Catherine McCabe, his pick to head the Department of Environmental Protection, has a CV that ranges from the Environmental Protection Agency to the Department of Justice.
“We have no more time to waste,” said McCabe. “Now’s the time to take action both to help lead the way in helping to slow climate change and adapting to make our communities more resilient.”
Another woman with a gold-plated resume is set to head up the Department of Transportation. Former New Jersey Turnpike Authority Executive Director Diane Gutierrez-Scaccetti is tasked with a major challenge. The governor has made his frustration with NJ Transit known, calling the agency a “national disgrace.”
“If there are jobs where people aren’t performing, then we need to deal with that. We need to make certain that we have people in the right seats on the bus,” said Gutierrez-Scaccetti.
Asbury Park Schools Superintendent Lamont Repollet will, if confirmed, steer New Jersey’s 678 school districts through major reforms on Murphy’s agenda. That includes replacing the unpopular PARCC achievement test. As governor, Christie frequently called out Asbury Park for having the most expensive per-student cost of any district in the state. But Murphy commended Repollet for his work in the district and noted the high school graduation rate rose from 49 to 73 percent last year.
“What Dr. Repollet has accomplished is nothing short of a turnaround,” said Murphy.

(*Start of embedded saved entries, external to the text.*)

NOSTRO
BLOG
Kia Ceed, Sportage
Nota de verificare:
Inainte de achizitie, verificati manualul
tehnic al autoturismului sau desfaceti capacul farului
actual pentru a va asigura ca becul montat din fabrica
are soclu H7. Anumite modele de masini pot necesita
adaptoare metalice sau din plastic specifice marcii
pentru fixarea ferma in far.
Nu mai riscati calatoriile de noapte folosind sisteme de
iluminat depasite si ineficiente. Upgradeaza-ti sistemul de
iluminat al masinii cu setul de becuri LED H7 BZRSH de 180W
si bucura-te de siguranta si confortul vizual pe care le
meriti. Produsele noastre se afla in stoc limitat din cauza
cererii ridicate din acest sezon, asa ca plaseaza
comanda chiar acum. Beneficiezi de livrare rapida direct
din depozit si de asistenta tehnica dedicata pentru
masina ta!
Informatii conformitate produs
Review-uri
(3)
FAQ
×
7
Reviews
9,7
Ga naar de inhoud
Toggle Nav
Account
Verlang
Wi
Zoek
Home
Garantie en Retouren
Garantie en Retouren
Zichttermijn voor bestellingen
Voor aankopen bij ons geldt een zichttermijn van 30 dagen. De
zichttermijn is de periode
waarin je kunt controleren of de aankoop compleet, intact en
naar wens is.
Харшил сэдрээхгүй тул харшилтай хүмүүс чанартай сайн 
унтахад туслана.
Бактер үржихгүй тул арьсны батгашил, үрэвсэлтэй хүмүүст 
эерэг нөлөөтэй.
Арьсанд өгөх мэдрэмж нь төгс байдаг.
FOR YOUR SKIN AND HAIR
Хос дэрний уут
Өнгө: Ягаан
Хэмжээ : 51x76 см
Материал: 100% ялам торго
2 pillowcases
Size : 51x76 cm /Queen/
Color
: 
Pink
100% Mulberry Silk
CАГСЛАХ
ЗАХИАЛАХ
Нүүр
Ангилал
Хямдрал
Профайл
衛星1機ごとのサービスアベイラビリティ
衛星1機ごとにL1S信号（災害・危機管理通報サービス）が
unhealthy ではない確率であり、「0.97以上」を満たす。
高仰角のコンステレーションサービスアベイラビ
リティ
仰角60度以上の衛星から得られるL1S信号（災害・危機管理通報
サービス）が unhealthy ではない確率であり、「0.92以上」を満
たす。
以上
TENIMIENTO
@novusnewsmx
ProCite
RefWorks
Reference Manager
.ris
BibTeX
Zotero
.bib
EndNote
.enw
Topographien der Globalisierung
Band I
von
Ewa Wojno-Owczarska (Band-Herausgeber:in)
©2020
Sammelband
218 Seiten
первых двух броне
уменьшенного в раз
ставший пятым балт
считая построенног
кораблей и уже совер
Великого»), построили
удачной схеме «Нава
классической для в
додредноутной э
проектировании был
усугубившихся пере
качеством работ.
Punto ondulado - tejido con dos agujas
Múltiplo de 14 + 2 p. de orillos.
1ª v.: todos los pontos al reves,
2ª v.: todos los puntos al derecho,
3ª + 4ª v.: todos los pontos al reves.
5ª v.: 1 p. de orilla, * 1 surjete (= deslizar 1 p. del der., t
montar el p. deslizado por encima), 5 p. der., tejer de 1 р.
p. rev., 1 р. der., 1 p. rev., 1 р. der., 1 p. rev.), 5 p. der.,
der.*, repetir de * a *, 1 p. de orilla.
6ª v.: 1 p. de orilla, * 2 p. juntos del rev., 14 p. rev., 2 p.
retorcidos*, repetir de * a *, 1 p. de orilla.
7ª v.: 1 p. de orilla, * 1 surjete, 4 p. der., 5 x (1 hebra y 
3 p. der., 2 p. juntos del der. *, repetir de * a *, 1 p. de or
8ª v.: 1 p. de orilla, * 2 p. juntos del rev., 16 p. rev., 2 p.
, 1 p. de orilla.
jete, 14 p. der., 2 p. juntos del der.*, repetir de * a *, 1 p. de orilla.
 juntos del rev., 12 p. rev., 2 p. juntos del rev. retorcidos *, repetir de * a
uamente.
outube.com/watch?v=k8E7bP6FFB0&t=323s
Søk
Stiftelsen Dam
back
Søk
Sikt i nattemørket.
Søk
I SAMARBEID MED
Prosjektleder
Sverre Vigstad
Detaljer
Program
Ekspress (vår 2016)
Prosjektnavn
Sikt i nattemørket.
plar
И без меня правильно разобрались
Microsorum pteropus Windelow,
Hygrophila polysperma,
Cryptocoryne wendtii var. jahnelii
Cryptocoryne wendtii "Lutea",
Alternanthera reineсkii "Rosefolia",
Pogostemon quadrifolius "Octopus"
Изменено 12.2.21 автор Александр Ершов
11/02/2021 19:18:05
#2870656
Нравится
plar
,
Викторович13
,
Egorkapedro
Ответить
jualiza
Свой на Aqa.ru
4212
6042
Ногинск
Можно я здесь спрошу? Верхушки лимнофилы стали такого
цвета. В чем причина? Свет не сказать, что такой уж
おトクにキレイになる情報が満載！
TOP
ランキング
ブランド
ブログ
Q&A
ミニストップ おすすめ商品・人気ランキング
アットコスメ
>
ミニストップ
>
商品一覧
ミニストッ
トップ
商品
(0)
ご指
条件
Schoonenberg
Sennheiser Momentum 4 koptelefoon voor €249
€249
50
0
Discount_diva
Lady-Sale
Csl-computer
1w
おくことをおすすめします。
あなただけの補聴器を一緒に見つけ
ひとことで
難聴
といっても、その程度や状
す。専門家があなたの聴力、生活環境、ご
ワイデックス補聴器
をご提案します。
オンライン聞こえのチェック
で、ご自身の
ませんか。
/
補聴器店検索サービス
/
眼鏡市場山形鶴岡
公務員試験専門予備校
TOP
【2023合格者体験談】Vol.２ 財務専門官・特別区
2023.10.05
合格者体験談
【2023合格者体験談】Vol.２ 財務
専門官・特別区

Murphy has tapped former Passaic County Freeholder Tahesha Way for Secretary of State. That job carries a broad portfolio, including oversight of the state’s $44 billion tourism industry, and artistic, cultural and historical programs. But she’d also be the state’s chief election official, with a mandate from Murphy to expand voter access.
While Murphy has stacked his cabinet with seasoned professionals, it’s not clear how prominent a role they’ll play. Will he put them front and center when addressing policy issues in their purview, or will he follow Christie’s lead?
In his exit interview with NJTV News Chief Political Correspondent Michael Aron, Christie addressed the role his own cabinet played.
“Your cabinet officers were not as prominent as cabinet officers were in other administrations. You preferred to speak, more or less, with one voice, your voice,” asked Aron.
Christie replied, “I made it clear to my cabinet officers that they had the ability to see me anytime they wanted, and tell me anything they wanted to tell me, and argue whatever point of view they wanted to argue. But then I’m the governor. I decide, and then they implement. And if what I’ve asked them to do is something that they’re fundamentally or principally opposed to, then they can leave. I just think that’s a disciplined way to run a government.”
Phil Murphy may run his government differently.